== Data extract ==

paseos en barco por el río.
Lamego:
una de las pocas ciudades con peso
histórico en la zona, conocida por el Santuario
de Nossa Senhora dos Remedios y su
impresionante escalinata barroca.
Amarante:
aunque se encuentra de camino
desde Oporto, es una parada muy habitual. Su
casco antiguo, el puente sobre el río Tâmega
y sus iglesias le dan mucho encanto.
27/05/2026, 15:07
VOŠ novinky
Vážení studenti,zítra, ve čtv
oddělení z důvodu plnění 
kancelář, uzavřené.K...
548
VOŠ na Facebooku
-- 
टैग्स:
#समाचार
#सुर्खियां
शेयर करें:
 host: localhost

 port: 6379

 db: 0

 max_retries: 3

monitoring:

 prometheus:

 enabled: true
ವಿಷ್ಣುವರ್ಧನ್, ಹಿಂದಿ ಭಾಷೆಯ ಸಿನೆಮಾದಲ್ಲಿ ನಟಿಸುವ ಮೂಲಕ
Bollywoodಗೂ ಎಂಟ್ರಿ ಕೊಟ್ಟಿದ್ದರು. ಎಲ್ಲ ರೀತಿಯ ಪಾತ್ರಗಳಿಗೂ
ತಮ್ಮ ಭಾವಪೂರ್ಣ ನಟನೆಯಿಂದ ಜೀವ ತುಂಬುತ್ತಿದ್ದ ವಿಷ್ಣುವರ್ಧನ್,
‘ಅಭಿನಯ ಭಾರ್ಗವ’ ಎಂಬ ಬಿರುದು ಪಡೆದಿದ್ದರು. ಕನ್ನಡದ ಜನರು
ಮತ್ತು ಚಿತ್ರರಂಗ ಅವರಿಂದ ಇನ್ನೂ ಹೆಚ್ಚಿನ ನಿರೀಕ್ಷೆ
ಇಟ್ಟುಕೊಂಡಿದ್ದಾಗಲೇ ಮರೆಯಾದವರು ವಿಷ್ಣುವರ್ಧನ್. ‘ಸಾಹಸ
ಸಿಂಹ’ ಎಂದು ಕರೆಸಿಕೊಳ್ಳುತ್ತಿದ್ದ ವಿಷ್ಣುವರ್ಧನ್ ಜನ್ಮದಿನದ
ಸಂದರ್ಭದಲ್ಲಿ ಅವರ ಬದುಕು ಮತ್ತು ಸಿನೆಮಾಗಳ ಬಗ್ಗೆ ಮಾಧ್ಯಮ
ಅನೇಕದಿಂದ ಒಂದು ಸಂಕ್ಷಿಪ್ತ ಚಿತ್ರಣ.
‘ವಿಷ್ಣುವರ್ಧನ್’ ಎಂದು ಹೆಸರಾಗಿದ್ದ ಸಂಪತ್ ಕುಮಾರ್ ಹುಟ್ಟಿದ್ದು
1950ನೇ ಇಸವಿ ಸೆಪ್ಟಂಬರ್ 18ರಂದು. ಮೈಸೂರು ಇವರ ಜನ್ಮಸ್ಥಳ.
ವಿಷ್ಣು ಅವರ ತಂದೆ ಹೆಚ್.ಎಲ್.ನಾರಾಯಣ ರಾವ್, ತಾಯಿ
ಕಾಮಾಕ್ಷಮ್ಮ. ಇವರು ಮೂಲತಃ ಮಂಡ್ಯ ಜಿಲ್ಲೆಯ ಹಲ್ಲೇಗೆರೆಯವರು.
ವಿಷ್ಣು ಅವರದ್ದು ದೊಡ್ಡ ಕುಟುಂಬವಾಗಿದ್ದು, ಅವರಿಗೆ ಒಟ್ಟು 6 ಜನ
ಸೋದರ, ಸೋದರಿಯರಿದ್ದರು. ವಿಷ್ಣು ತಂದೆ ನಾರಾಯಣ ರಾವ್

===

To-do item — Update all of the rows above by replacing "Oporto" with "Porto". Leave every other part unchanged.

Response to this exercise —
paseos en barco por el río.
Lamego:
una de las pocas ciudades con peso
histórico en la zona, conocida por el Santuario
de Nossa Senhora dos Remedios y su
impresionante escalinata barroca.
Amarante:
aunque se encuentra de camino
desde Porto, es una parada muy habitual. Su
casco antiguo, el puente sobre el río Tâmega
y sus iglesias le dan mucho encanto.
27/05/2026, 15:07
VOŠ novinky
Vážení studenti,zítra, ve čtv
oddělení z důvodu plnění 
kancelář, uzavřené.K...
548
VOŠ na Facebooku
-- 
टैग्स:
#समाचार
#सुर्खियां
शेयर करें:
 host: localhost

 port: 6379

 db: 0

 max_retries: 3

monitoring:

 prometheus:

 enabled: true
ವಿಷ್ಣುವರ್ಧನ್, ಹಿಂದಿ ಭಾಷೆಯ ಸಿನೆಮಾದಲ್ಲಿ ನಟಿಸುವ ಮೂಲಕ
Bollywoodಗೂ ಎಂಟ್ರಿ ಕೊಟ್ಟಿದ್ದರು. ಎಲ್ಲ ರೀತಿಯ ಪಾತ್ರಗಳಿಗೂ
ತಮ್ಮ ಭಾವಪೂರ್ಣ ನಟನೆಯಿಂದ ಜೀವ ತುಂಬುತ್ತಿದ್ದ ವಿಷ್ಣುವರ್ಧನ್,
‘ಅಭಿನಯ ಭಾರ್ಗವ’ ಎಂಬ ಬಿರುದು ಪಡೆದಿದ್ದರು. ಕನ್ನಡದ ಜನರು
ಮತ್ತು ಚಿತ್ರರಂಗ ಅವರಿಂದ ಇನ್ನೂ ಹೆಚ್ಚಿನ ನಿರೀಕ್ಷೆ
ಇಟ್ಟುಕೊಂಡಿದ್ದಾಗಲೇ ಮರೆಯಾದವರು ವಿಷ್ಣುವರ್ಧನ್. ‘ಸಾಹಸ
ಸಿಂಹ’ ಎಂದು ಕರೆಸಿಕೊಳ್ಳುತ್ತಿದ್ದ ವಿಷ್ಣುವರ್ಧನ್ ಜನ್ಮದಿನದ
ಸಂದರ್ಭದಲ್ಲಿ ಅವರ ಬದುಕು ಮತ್ತು ಸಿನೆಮಾಗಳ ಬಗ್ಗೆ ಮಾಧ್ಯಮ
ಅನೇಕದಿಂದ ಒಂದು ಸಂಕ್ಷಿಪ್ತ ಚಿತ್ರಣ.
‘ವಿಷ್ಣುವರ್ಧನ್’ ಎಂದು ಹೆಸರಾಗಿದ್ದ ಸಂಪತ್ ಕುಮಾರ್ ಹುಟ್ಟಿದ್ದು
1950ನೇ ಇಸವಿ ಸೆಪ್ಟಂಬರ್ 18ರಂದು. ಮೈಸೂರು ಇವರ ಜನ್ಮಸ್ಥಳ.
ವಿಷ್ಣು ಅವರ ತಂದೆ ಹೆಚ್.ಎಲ್.ನಾರಾಯಣ ರಾವ್, ತಾಯಿ
ಕಾಮಾಕ್ಷಮ್ಮ. ಇವರು ಮೂಲತಃ ಮಂಡ್ಯ ಜಿಲ್ಲೆಯ ಹಲ್ಲೇಗೆರೆಯವರು.
ವಿಷ್ಣು ಅವರದ್ದು ದೊಡ್ಡ ಕುಟುಂಬವಾಗಿದ್ದು, ಅವರಿಗೆ ಒಟ್ಟು 6 ಜನ
ಸೋದರ, ಸೋದರಿಯರಿದ್ದರು. ವಿಷ್ಣು ತಂದೆ ನಾರಾಯಣ ರಾವ್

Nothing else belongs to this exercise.